Non-White Americans have persistently been less likely than White Americans to use alcohol, and this is seen across all age groups. In 2021-2023, there is a nine-point difference among the youngest group: 57% of non-White 18- to 34-year-olds drink, compared with 66% of White young adults.
Given this, the overall drinking rate among 18- to 34-year-olds has naturally fallen as the proportion who are non-White has increased.
Health concerns: Although demographic changes explain some of the decline in young adults’ drinking, Gallup still finds fewer young people reporting they use alcohol than did in the past, regardless of race. The percentage who ever drink alcohol has come down 10 points since 2001-2003 among those who are non-Hispanic White and has fallen seven points among those who are non-White.
Growing public concern about the health risks of drinking, particularly among young adults, could be behind these shifts.
Gallup’s latest update on Americans’ drinking habits, from a July 3-27 poll, found a marked increase from earlier readings in Americans’ belief that even moderate drinking is bad for one’s health.
Young adults are particularly concerned that moderate drinking is unhealthy, with 52% now holding this view, up from 34% five years ago.

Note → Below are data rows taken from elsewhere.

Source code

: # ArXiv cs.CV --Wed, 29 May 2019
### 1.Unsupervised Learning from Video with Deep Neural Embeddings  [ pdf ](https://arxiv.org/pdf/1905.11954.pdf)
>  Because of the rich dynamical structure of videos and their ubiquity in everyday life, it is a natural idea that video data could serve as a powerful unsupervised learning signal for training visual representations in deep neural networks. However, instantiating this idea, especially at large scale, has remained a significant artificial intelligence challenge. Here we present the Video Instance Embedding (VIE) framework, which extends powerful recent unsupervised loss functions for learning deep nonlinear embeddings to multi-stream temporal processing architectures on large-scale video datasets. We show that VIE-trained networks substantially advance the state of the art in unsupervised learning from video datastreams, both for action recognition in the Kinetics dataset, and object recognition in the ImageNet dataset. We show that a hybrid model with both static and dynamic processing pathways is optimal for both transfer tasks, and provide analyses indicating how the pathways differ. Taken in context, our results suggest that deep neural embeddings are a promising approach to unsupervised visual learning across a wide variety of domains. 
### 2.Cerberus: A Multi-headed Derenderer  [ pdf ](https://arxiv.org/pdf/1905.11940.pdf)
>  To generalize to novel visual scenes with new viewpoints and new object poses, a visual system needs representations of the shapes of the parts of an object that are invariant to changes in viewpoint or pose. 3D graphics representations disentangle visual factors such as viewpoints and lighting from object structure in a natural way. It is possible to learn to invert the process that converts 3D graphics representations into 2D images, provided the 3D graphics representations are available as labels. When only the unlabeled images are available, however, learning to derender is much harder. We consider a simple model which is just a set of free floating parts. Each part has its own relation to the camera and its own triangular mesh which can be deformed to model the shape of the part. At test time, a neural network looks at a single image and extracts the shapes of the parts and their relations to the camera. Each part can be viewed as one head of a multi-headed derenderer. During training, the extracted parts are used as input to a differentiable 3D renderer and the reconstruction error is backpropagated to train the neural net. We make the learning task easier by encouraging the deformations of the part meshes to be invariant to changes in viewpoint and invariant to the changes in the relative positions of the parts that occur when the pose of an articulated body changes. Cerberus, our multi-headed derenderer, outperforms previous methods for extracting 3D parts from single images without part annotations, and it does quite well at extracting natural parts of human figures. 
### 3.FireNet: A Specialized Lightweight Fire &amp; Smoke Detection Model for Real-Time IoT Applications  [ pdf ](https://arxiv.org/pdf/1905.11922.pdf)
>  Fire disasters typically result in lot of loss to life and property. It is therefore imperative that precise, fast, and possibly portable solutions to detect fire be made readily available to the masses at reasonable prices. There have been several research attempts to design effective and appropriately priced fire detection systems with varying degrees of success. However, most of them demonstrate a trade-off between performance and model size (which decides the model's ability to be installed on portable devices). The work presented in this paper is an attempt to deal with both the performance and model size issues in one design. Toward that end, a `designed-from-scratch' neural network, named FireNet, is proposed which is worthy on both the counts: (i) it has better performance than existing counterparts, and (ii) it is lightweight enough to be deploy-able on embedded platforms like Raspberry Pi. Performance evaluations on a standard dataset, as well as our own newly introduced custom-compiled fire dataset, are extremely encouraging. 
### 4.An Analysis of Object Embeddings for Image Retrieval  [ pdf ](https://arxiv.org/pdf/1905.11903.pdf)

That 18-point increase in concern compares with a 13-point increase among middle-aged adults and little change among those aged 55 and older.
Marijuana: Although less evident in the data than the generational shift, young adults’ increased use of marijuana in recent years could be a factor in their declining interest in alcohol.
Marijuana use has almost doubled among adults aged 18 to 34 since Gallup first measured whether Americans smoke it in 2013, rising 11 points to 25% in 2021-2023. However, this isn’t unique to young adults, as marijuana usage has increased just as much over the same period — up 13 points from 4% to 17% — among middle-aged adults.
Still, it’s possible young marijuana users smoke it (or use it in other ways) more often than middle-aged users, making marijuana more of a replacement drug for alcohol for them.
Generational Change Behind Uptick Among Older Americans
And why are today’s older Americans drinking more than the same age group two decades ago? The reason seems to be rooted in generational change.
Baby boomers (those born between 1946 and 1964) have consistently been more likely to drink alcohol than the Silent Generation (born before 1946).
Baby boomers’ drinking rate has been fairly steady over the past two decades, near 65%, but as they replace the Silent Generation as America’s oldest age group, the drinking rate among older adults has increased.
The overall rate of drinking in the U.S. has been generally steady in recent decades, but that masks shifts by age, with older Americans having become more likely to drink and younger Americans less likely. The net result is that after years when younger adults were the biggest drinkers among age groups, they have grown closer to older adults in their drinking habits, leaving middle-aged adults as today’s leading alcohol consumers.